Each bond to be issued shall have a face value of GHc 1, with a minimum subscription of GHc 50,000 and multiples of GHc 1,000 thereafter. The offer will be opened to both local and foreign investors.
Books were closed midday on Thursday, around 2:30 pm, with the final pricing and allocation determined.
Successful bids will be cleared at a single clearing level. However, in the event of oversubscription, there will be a discretionary allocation at the single clearing level. Investors are expected to be settled or issued with the bonds on Monday, June 1, 2020.
To this end, successful bidders will be allocated at the price at which they bid, whereas partial allocations will be made to bids at the cut-off price at the issuer’s discretion in the event of oversubscription.
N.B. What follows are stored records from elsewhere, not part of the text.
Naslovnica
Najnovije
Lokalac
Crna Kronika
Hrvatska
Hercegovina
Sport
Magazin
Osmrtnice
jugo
The issuance calendar indicates that government aims to build benchmark bonds through the issuance of the different instruments, including three-year bonds through the book-building method.
The three-year bonds would be issued through Absa, Databank, Stanbic Bank, Fidelity Bank and IC Securities acting as book runners for government.
Government Debt Strategy
The 2020 debt strategy focuses on an appropriate financing mix to mitigate the costs and risks to achieve the desired composition of the public debt portfolio with respect to borrowing from external and domestic sources.